I don't really expect the school system to become my advocate in opposing military recruiters in schools, and so this prompt, judicious response is what I had hoped for. Other steps, such as counter-recruitment, will have to originate outside the school administration. I'll try to be more alert and prepared when these events come up.

Here is the letter.

September 15, 2006

Dear Dr. Broadway:

Thank you very much for your letter of September 10 regarding the release of student information to military recruiters. I agree with you that it is important that we communicate with parents regarding all of their options for their children, including making sure they are aware of the availability of a form to request that DPS withhold student contact information from military recruiters without prior written consent.

Following are the steps we are taking to ensure that parents know of the option to request we withhold their children's information from recruiters:

• We have made the form available on our district Website, as well as referenced the form in our student/parent handbooks;

• We have provided all high school principals a letter to send to their students' parents reminding them of the option and where they can access the form to complete, return and file at their school; we also will encourage principals to publish this letter and advertisements that we prepared in their student newspapers;

• We included an article reminding parents of this option in our September Parent DirectLink newsletter; and,

• We will ask principals to work with high school PTAs to get this message out to their parents.

Dr. Broadway, it is refreshing and encouraging to hear from parents who are involved and concerned about increasing the awareness of options not only for their own children, but for others. Thank you for your commitment to the students of Durham Public Schools.


Carl E. Harris, Ed.D.

c: Executive Leadership Team
Board of Education Members

I also had responses from school board members, so I think this action had at least an overall good result. Now for a few more thoughts on the issue.

The language of "opting out" frames this as if it were not a life and death situation or a first amendment issue. A doctrine of non-violence is an interpretation of the Sermon on the Mount and the command to love the neighbor. It is, therefore, a doctrine central to the confession of many Christians. No doubt, people of other faiths or convictions may also hold this doctrine.

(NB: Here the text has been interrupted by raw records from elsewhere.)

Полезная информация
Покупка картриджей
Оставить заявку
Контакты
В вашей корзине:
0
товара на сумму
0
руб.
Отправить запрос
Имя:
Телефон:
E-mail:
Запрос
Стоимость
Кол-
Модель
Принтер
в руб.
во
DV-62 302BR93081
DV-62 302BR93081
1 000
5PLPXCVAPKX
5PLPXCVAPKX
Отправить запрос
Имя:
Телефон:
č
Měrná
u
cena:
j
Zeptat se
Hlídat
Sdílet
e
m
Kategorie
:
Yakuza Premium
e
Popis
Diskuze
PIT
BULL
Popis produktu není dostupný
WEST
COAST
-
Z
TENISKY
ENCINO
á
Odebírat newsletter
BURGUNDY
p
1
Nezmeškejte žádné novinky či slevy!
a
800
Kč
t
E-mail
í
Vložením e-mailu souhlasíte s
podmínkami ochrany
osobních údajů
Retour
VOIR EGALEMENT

For that reason, government sponsored proselytization of youth with the purpose of converting them to a doctrine of state-sponsored violence is an infringement on the free exercise of religion. Moreover, I would characterize it as an establishment of religion in that it is a moral, even theological, doctrine about how human beings must live in the world. Participating in state-sponsored violence may be a kind of service and sacrifice to a god resembling Ares or Mars from ancient European religions, or perhaps merely the deification of imperial goals or the almighty dollar, "idols" in the language of Christian tradition.

I doubt many people would go along with me on the second claim about establishment because the whole tradition of modern liberal democracy, the nation-state, republicanism, and capitalism claim (again I would call this a theological claim) that the state and the economy are outside the realm or sphere of religion. That is a theological challenge to those who would claim that there is only one Lord in whom, through whom, and by whom are all things.

1 comment:

Michael Westmoreland-White said...

This is helpful, Mike. I linked to it on my blog.

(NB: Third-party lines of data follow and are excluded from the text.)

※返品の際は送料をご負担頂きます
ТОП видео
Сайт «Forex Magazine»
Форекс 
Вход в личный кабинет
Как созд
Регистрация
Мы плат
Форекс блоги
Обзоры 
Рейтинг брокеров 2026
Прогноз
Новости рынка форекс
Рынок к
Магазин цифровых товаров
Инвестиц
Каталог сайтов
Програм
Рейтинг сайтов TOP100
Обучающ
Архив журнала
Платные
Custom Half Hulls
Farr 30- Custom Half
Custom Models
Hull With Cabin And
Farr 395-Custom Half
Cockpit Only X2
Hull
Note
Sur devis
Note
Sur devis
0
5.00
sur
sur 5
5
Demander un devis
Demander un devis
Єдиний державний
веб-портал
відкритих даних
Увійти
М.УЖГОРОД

In your last remarks, I tend to agree that this is a First Amendment issue and a life/death one. I am not sure you are entirely fair to the liberal political tradition. There is no claim that politics and economics are outside the realm of theological consideration. Rather, the claim is that government as such has no competence in matters theological.

The Wall of Separation is to separate the institutions of religion & government. (One cannot utter a prophetic word to the state if the state and church are not separate, as the court prophets of Israel found.) But no one pretends that there is no theological influence. It even goes both ways, although Christians should be on guard for the theological influences of government or other Powers.